Golub Capital Private Credit Fund Completes $400.15M CLO Issuance

What Happened

  • On January 14, 2026, GCRED BSL CLO 1 — an indirect, wholly owned and primarily controlled subsidiary of Golub Capital Private Credit Fund — completed a $400,150,000 term debt securitization (a collateralized loan obligation or CLO).
  • The issuer sold secured notes and issued subordinated notes: secured classes (Class A‑1, A‑2, B and C) bearing floating interest tied to 3‑month SOFR plus spreads, and $65,150,000 of non‑interest‑bearing subordinated notes that the Company will indirectly retain.
  • The CLO is backed by a diversified pool of senior secured, senior unsecured and second‑lien loans, and the deal is governed by a Note Purchase Agreement, an Indenture, a Collateral Management Agreement (GC Advisors LLC acts as collateral manager) and a Master Loan Sale Agreement under which the Company can sell portfolio loans to the issuer over time.

Key Details

  • Closing date: January 14, 2026.
  • Total securities issued: $400,150,000, consisting of:
    • $264,000,000 Class A‑1 (AAA) floating, SOFR + 1.05% (due 2034)
    • $8,000,000 Class A‑2 (AAA) floating, SOFR + 1.30% (due 2034)
    • $35,000,000 Class B (AA) floating, SOFR + 1.45% (due 2034)
    • $28,000,000 Class C deferrable floating (due 2034), SOFR + 1.70%
    • $65,150,000 Subordinated Notes (due 2126), non‑interest bearing (retained by the Company)
  • Use of proceeds: The 2026 Issuer intends to use proceeds to purchase loans from the Company pursuant to the Master Loan Sale Agreement; principal collections on collateral generally may not be used to buy new collateral.
  • Registration and management: The secured notes are not registered under the Securities Act and are not freely tradable in the U.S.; GC Advisors LLC is collateral manager and its collateral management fee will be offset against the Company’s management fee under the Investment Advisory Agreement.
  • Corporate impact: The transaction creates consolidated secured obligations of the subsidiary (reported under Items 1.01 and 2.03 of the 8‑K); underlying deal documents are filed as exhibits.

Why It Matters

  • This CLO is a form of secured financing for a consolidated subsidiary and therefore affects the Company’s consolidated balance sheet and asset coverage considerations — investors should note the new long‑dated secured notes due in 2034 and the retained subordinated notes (equity‑like exposure).
  • Retaining the subordinated notes means the Company keeps the first‑loss/equity tranche economic exposure to the collateral, while the secured classes provide external funding.

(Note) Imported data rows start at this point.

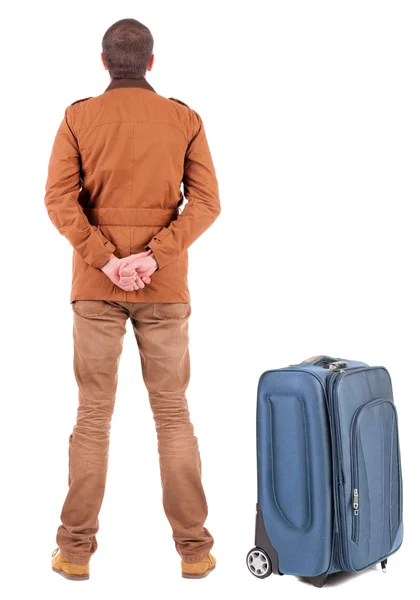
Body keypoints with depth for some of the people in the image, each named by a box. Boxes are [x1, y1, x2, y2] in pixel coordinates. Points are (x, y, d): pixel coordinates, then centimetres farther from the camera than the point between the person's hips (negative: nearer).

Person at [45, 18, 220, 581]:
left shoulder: (78, 118, 3)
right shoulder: (184, 120, 4)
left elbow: (60, 198, -7)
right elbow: (205, 201, -5)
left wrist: (104, 259, -10)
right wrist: (155, 255, -11)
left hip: (95, 285, 0)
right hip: (165, 287, 0)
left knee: (93, 417, 7)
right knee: (173, 414, 7)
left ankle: (76, 550, 14)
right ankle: (193, 549, 13)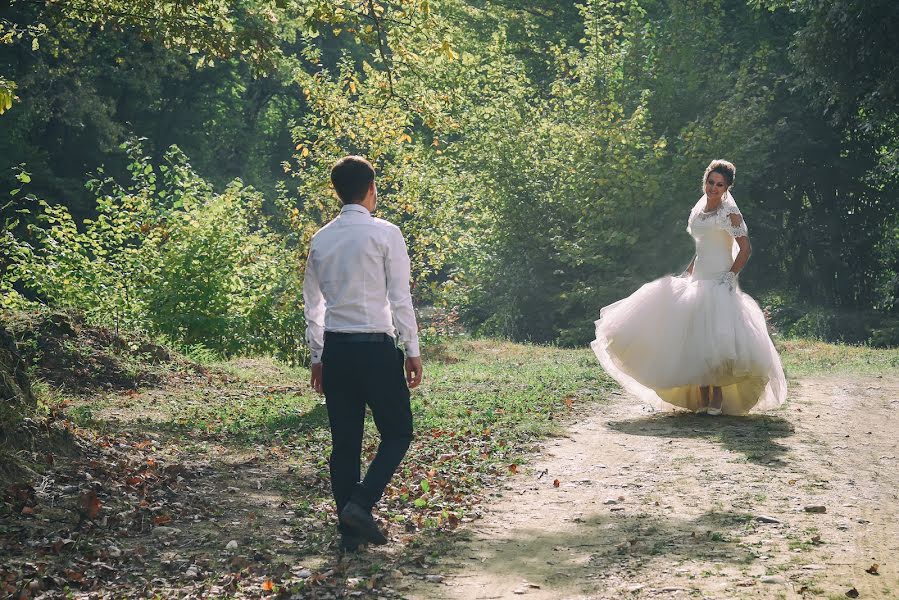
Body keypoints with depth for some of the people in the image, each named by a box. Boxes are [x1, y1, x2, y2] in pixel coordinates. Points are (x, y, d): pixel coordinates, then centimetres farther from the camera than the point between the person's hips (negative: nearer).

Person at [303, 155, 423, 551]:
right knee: (397, 433, 10)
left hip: (335, 350, 5)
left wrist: (316, 358, 20)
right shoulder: (385, 234, -7)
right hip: (376, 347, -5)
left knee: (345, 441, 10)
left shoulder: (320, 239, 9)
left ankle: (350, 532, 13)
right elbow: (401, 299, -8)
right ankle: (361, 503, -8)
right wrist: (412, 351, -2)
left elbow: (312, 305, 13)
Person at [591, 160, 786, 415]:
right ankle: (702, 399, 6)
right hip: (697, 281, 7)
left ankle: (717, 399, -10)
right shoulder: (699, 211, 15)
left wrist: (730, 276, -15)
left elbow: (745, 248, -9)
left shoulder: (729, 213, -6)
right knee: (696, 339, 2)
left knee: (715, 338, -15)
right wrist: (687, 274, 19)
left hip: (719, 284, -7)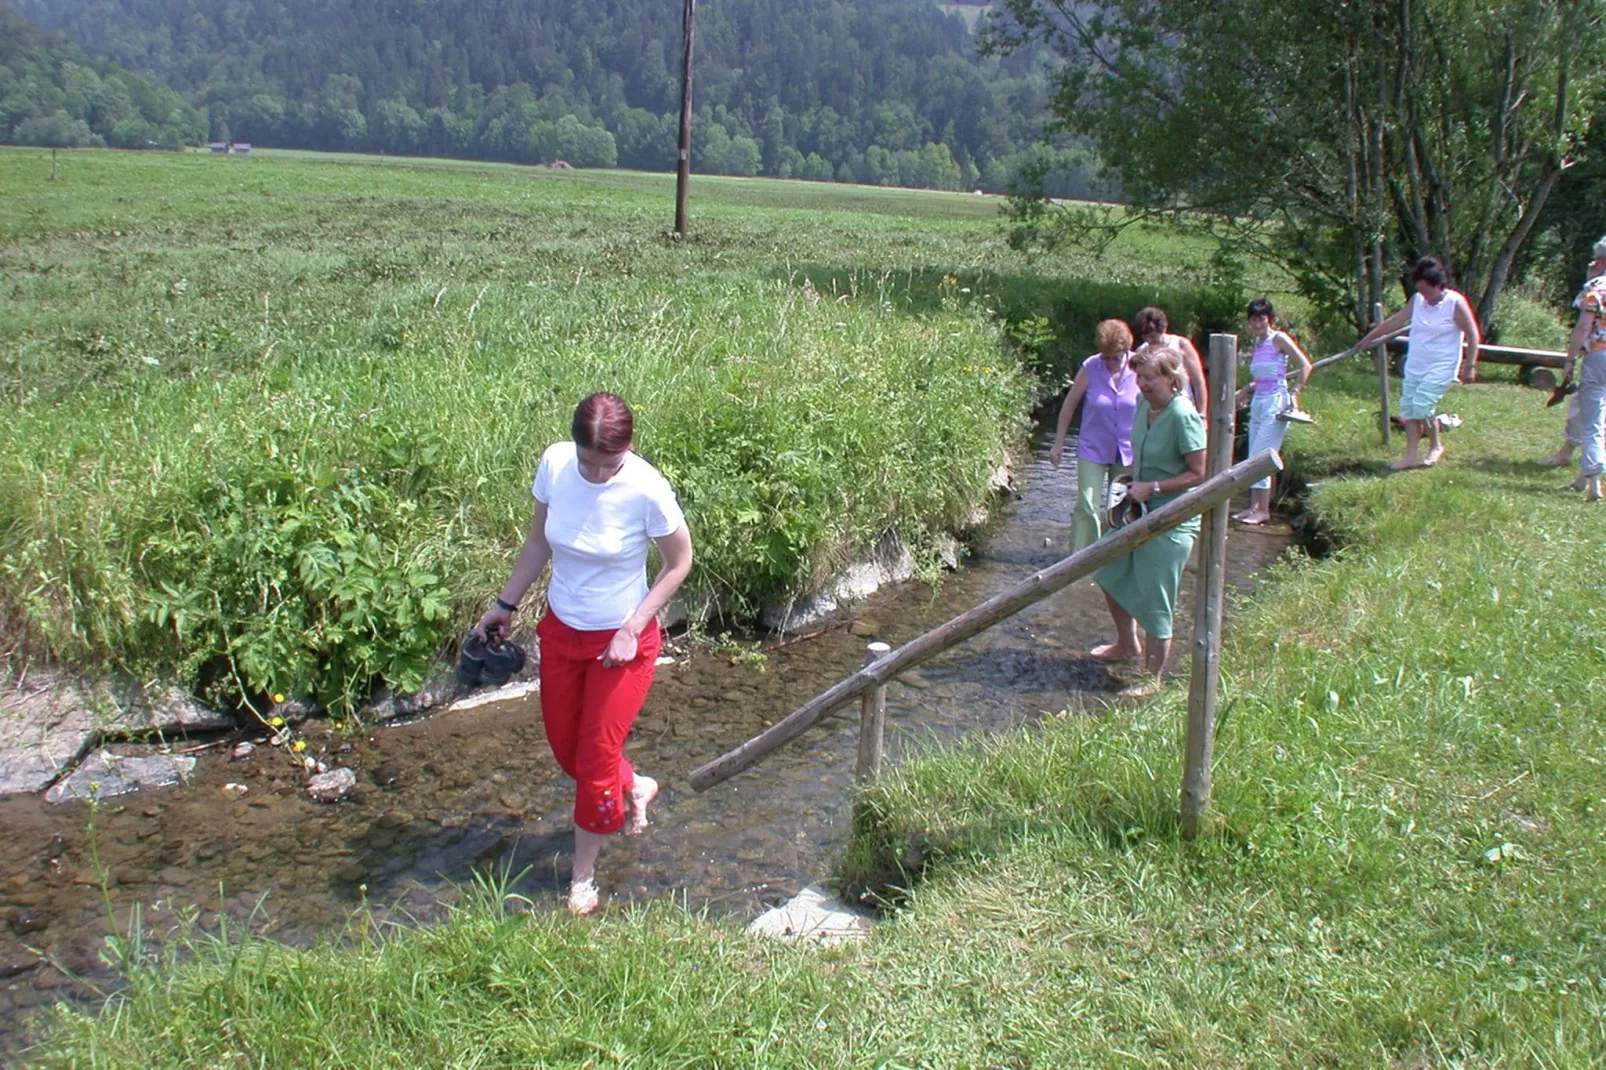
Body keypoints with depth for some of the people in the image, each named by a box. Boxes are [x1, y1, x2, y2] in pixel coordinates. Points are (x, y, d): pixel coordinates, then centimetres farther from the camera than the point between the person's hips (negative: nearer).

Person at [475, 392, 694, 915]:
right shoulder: (555, 464, -13)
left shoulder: (646, 490, -26)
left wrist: (631, 630, -17)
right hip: (561, 630, 5)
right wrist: (505, 604, 9)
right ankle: (635, 788, 49)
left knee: (595, 759, 5)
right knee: (564, 746, 18)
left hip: (621, 641, -5)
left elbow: (679, 563, -12)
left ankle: (582, 878, 26)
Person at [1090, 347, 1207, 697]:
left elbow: (1198, 474, -20)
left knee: (1154, 601, -1)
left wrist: (1152, 487, -22)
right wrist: (1134, 481, 7)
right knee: (1110, 573, 23)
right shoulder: (1144, 403, 1)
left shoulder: (1183, 416, -22)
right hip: (1141, 510, 9)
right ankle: (1127, 645, 45)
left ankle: (1154, 679, 15)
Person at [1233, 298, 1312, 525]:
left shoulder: (1279, 339, -7)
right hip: (1258, 402, 8)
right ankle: (1254, 506, 14)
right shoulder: (1257, 344, 14)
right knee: (1253, 458, 8)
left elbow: (1305, 365, -11)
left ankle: (1263, 510, -3)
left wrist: (1295, 393, -17)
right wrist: (1246, 391, 14)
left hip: (1275, 402, -8)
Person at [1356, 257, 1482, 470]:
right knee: (1409, 407, 1)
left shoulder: (1455, 303, -10)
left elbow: (1473, 336, -7)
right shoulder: (1417, 301, 5)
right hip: (1414, 365, 6)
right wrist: (1368, 339, 20)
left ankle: (1436, 447, 7)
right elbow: (1395, 321, 16)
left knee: (1422, 405, -15)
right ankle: (1411, 456, 6)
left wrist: (1469, 366, -10)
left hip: (1441, 366, -6)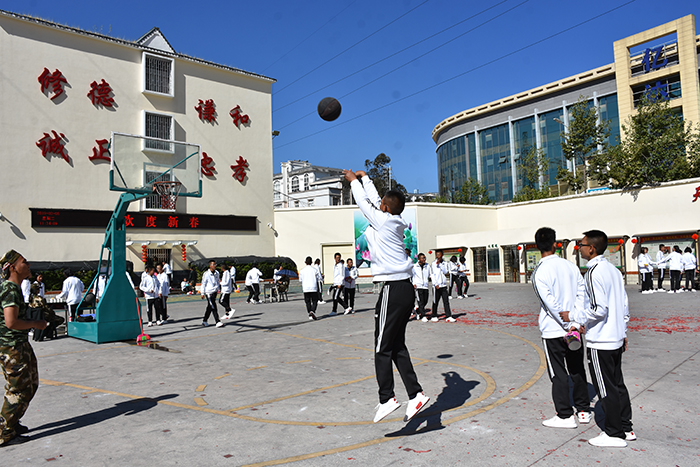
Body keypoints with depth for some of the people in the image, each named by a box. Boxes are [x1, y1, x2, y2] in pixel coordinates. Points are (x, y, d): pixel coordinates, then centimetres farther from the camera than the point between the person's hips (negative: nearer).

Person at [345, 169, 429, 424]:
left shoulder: (383, 221, -9)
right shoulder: (396, 222, 12)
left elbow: (364, 202, 6)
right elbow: (374, 200, 27)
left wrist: (354, 180, 23)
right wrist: (364, 178, 39)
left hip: (393, 290, -9)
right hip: (405, 288, 9)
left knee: (383, 348, -1)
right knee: (397, 346, 13)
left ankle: (387, 398, 3)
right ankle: (415, 395, 13)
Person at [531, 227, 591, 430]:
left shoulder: (539, 272, -14)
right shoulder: (571, 266, 3)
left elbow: (551, 303, -20)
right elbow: (581, 294, 0)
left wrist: (567, 325, -15)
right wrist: (576, 323, -4)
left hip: (553, 330, -5)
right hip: (574, 329, 6)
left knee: (559, 374, 6)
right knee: (577, 369, 18)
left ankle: (565, 416, 14)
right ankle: (583, 410, 29)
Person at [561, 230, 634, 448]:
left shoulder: (594, 272, -19)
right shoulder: (613, 270, 10)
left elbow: (599, 309, -24)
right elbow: (624, 305, 14)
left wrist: (573, 316, -13)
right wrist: (622, 332, 21)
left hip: (599, 342, -9)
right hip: (616, 339, 9)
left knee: (606, 389, 2)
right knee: (618, 385, 18)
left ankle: (614, 434, 12)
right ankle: (626, 428, 27)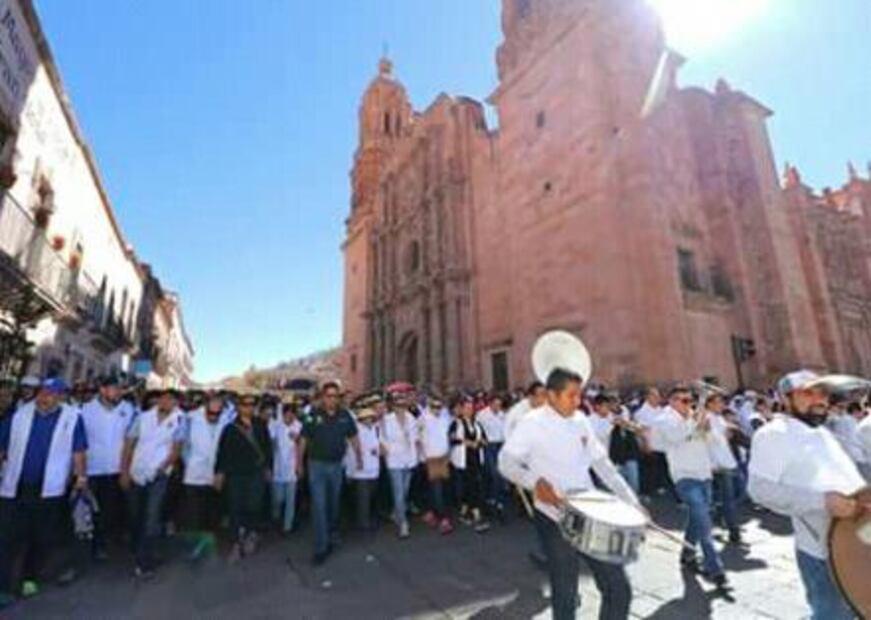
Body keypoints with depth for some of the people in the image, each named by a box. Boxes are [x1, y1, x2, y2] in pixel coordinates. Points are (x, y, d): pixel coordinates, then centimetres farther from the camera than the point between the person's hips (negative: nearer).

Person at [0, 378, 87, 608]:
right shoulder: (19, 414, 1)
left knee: (44, 538, 12)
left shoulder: (72, 417, -5)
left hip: (49, 490, -1)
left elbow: (78, 451, -2)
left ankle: (30, 577, 34)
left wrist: (81, 475, -6)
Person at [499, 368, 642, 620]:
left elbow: (601, 462, 12)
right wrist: (535, 481, -36)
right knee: (565, 596, 8)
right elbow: (506, 462, -18)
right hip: (555, 519, -5)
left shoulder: (580, 421, 6)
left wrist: (631, 501, 6)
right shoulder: (533, 422, -13)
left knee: (619, 589, 10)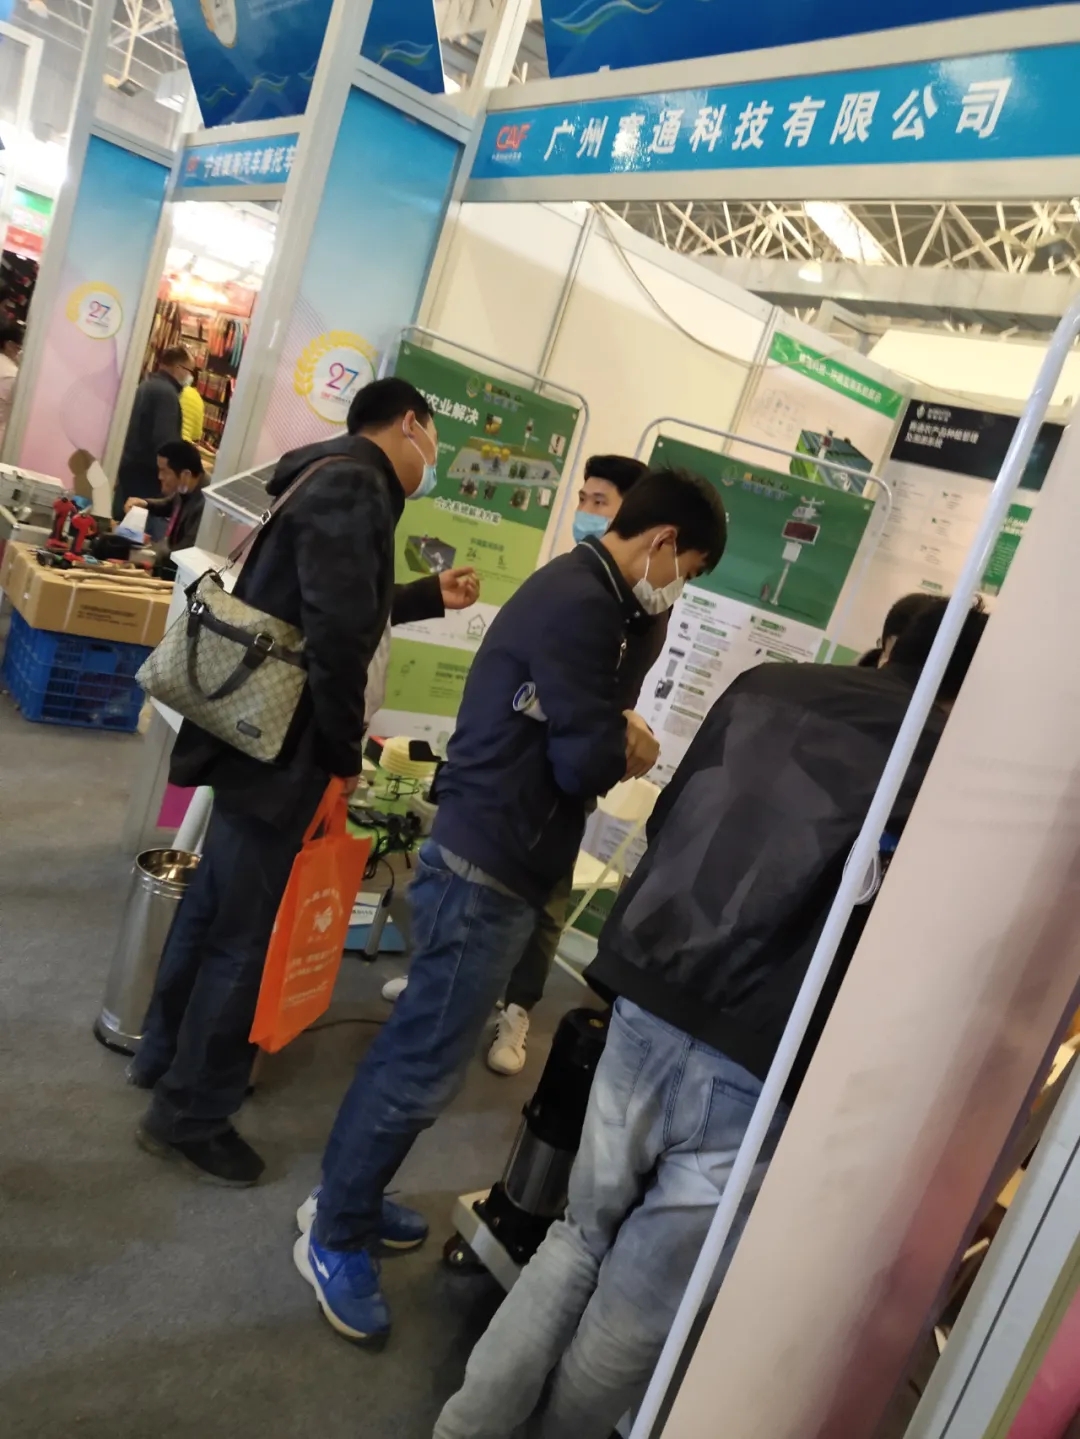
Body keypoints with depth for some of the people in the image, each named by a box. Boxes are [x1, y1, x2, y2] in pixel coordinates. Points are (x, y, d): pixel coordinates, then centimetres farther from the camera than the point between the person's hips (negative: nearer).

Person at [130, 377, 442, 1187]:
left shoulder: (338, 482, 14)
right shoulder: (353, 488, -18)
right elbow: (338, 631, -26)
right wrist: (344, 753, -16)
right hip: (281, 744, -11)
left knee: (212, 905, 22)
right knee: (239, 932, 2)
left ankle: (167, 1056, 40)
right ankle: (191, 1116, 18)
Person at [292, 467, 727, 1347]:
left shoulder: (574, 587, 14)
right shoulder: (584, 606, -20)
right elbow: (584, 763, -22)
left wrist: (611, 733, 1)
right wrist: (630, 747, -2)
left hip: (485, 858, 11)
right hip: (488, 870, -11)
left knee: (416, 1047, 20)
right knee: (426, 1067, 3)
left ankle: (346, 1198, 37)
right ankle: (337, 1240, 21)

The agreement limiting reinvestment of principal collections and the unregistered status of the secured notes are important operational and liquidity details for holders and potential buyers.
  • Relevant transaction documents (indenture, purchase agreement, collateral management agreement, master loan sale agreement) are attached as exhibits to the 8‑K for investors who want full legal detail.